Assemblyman Dean Murray (R-East Patchogue) has announced the kick-off of his annual “Summer Reading at New York Libraries” program, which connects young people with summer reading lists and programs offered at local programs.  “My annual reading challenge makes reading fun, and is something parents can do with their kids, not only as a great way to spend time together, but as a way to ensure that their children are better prepared for school in September.  To sign up, go to your local library and ask for the enrollment form, or call my office at 631-207-0073,” Murray said about the program with works in coordination with the New York State Library, as well as the State Assembly and Senate.  At the end of summer, participants receive a formal certificate.  Last year, over 1.65 million young New Yorkers took part in the program.

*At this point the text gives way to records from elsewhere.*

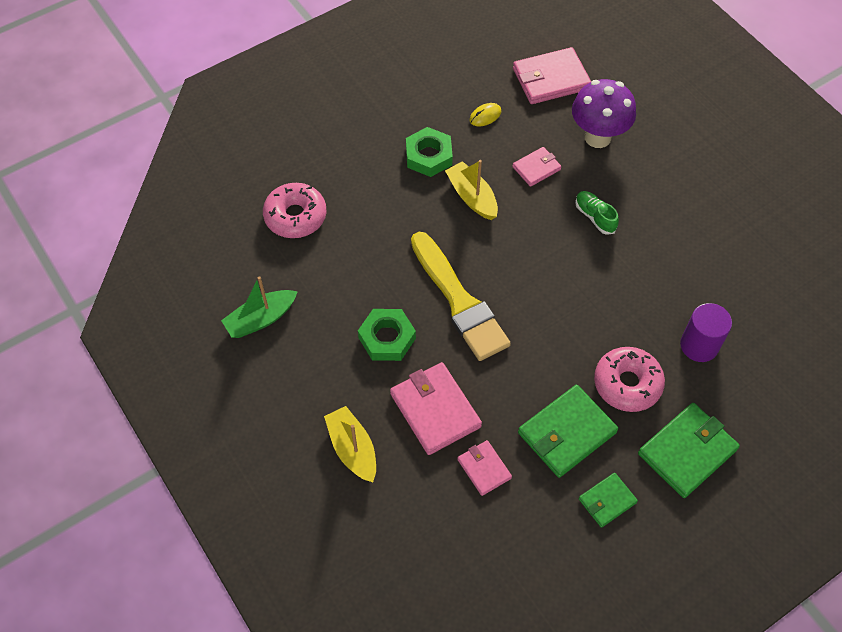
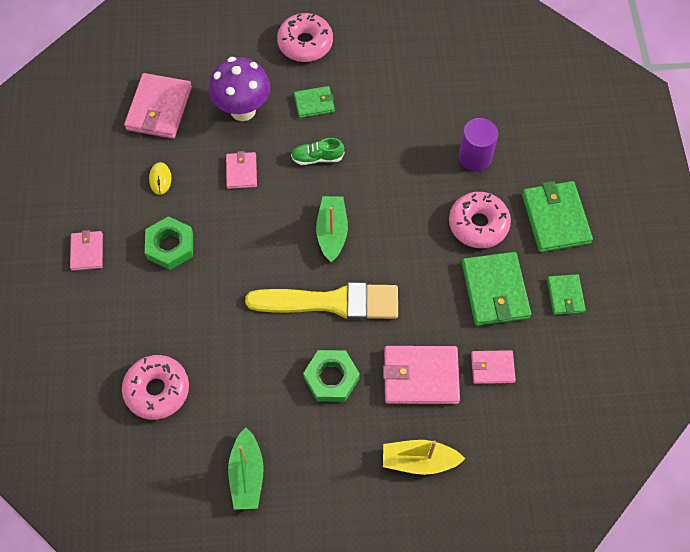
camera: 60 degrees left, 5 degrees up
(384, 104) = (87, 252): none -> pink wallet
(472, 197) = (236, 236): yellow boat -> none
(528, 266) = (332, 232): none -> green boat
(648, 186) = (314, 103): none -> green wallet
(705, 147) = (305, 43): none -> pink donut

Commission of Education, John B. King, added to Murray’s sentiment, saying, “Summer reading programs provided at public libraries throughout the state – supported by the State Library in conjunction with our partners in the State Assembly and Senate – give children great tools to stay academically sharp for school in the fall.” In order to help families get the ball rolling with summer reading iniatives, the State has set up this website with activities, games and ideas to keep reading exciting all summer long.   http://summerreadingnys.org  At the end of summer, participants in the Summer Reading at New York Libraries program receive a formal certificate.  Last year, over 1.65 million young New Yorkers took part in the program.
And that’s just one reading program available to New Yorkers this summer.
Ok, so maybe a certificate isn’t super enticing.  How about breaking a world record?  The Scholastic Summer Challenge puts kids to the task of logging their daily reading minutes to become eligible to win some awesome prizes.  Last summer, students around the world clocked in 64 million reading minutes (over a million hours), and this year, Scholastic is looking to set the bar even higher.  The 20 schools with the most reading minutes will be featured in 2013 Scholastic Book of World Records, and according to Scholastic, over 6 million minutes have already been clocked in.
Some local businesses are taking part in the summer reading boost as well.  TD Bank will deposit $10 into a new or existing account for any child who reads 10 books this summer.  This program is running from May 5 through September 29, and participants must be 18 years or younger to participate.  Check out your local TD branch for sign up information.
Chuck E. Cheese is also incentivizing summer reading, and taking it one step further.  Kids can get rewards for more than just reading books.  Check out Chuck E. Cheese’s website for printable calendars that challenge your kids to break all their bad habits, from messy rooms to nose picking!  Bring in calendars with progress marked off for the opportunity to pick up free game tokens for the arcade.  
Maybe your child will get the reading bug by finding out that they can actually give back by picking up a book.  American Girl’s Read-a-palooza will donate $1 for every book purchased through American Girl from May 1 through September 3, up to $100,000, to the Save The Children’s U.S. Literacy Program.  Young readers can find all sorts of reading companions at the American Girl website to help make their summer reading even more exciting.  
Whatever summer reading program you choose to participate it, or even if you decide to create your own summer reading booklist for you and your child, it’s going to beat spending the next two months playing video games and chowing down on hot dogs and ice cream.  Check out local reading programs and find the one that works best for your family, and when September finally arrives, you are bound to see the impact on your child’s improved reading abilities.